We evaluate the model with BLEU score, its source: https://github.com/IntelAI/models/blob/master/models/language_translation/tensorflow/transformer_mlperf/inference/fp32/transformer/compute_bleu.py

Quantization Config

The Quantization Config class has default parameters setting for running on Intel CPUs. If running this example on Intel GPUs, the 'backend' parameter should be set to 'itex' and the 'device' parameter should be set to 'gpu'.

config = PostTrainingQuantConfig(
    device="gpu",
    backend="itex",
    inputs=['input_tokens'],
    outputs=['model/Transformer/strided_slice_15'],
    ...
    )

Here we set the input tensor and output tensors name into inputs and outputs args.

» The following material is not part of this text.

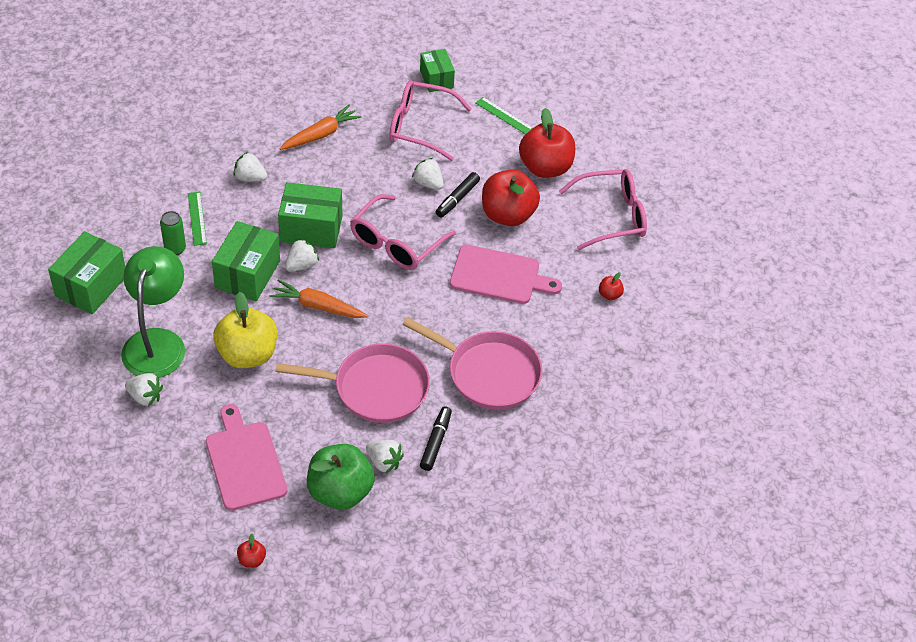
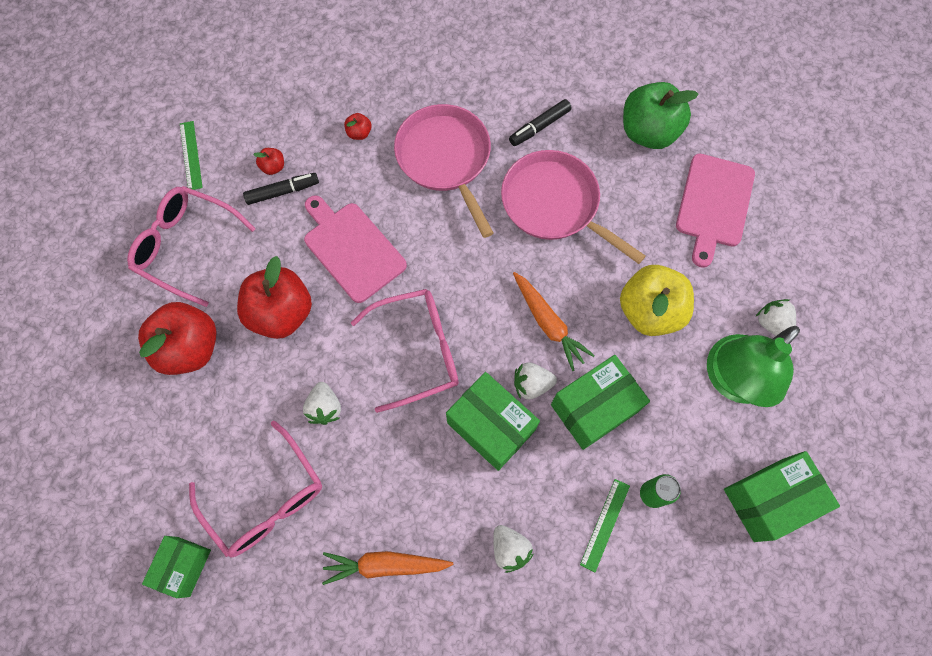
camera: 140 degrees left, 20 degrees up
(252, 560) = (754, 120): red apple -> red apple (359, 133)
(384, 462) = (595, 135): white strawberry -> none
(457, 199) = (313, 366): black marker -> black marker (283, 191)
(504, 116) = (163, 451): green ruler -> green ruler (191, 155)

In this case we calibrate and quantize the model, and use our calibration dataloader initialized from a 'Dataset' object.

Code update

After prepare step is done, we add tune code to generate quantized model.

Tune

    graph = load_graph(FLAGS.input_graph)
    from neural_compressor import quantization
    from neural_compressor.config import PostTrainingQuantConfig
    from neural_compressor.data import DataLoader
    dataset = Dataset(FLAGS.input_file, FLAGS.vocab_file)
    calib_dataloader = DataLoader(dataset = dataset,
                                  framework ='tensorflow',
                                  collate_fn = collate_fn,
                                  batch_size = FLAGS.batch_size)

    conf = PostTrainingQuantConfig(inputs=['input_tokens'],
                                   outputs=['model/Transformer/strided_slice_15'],
                                   calibration_sampling_size=[500])
    q_model = quantization.fit(graph, conf=conf, calib_dataloader=calib_dataloader,
                eval_func=eval_func)
    try:
        q_model.save(FLAGS.output_model)
    except Exception as e:
        tf.compat.v1.logging.error("Failed to save model due to {}".format(str(e)))

Benchmark

    from neural_compressor.benchmark import fit
    from neural_compressor.config import BenchmarkConfig
    if FLAGS.mode == 'performance':
        fit(graph, conf=BenchmarkConfig(), b_func=eval_func)
    elif FLAGS.mode == 'accuracy':
        eval_func(graph)

The Intel® Neural Compressor quantization.fit() function will return a best quantized model under time constraint.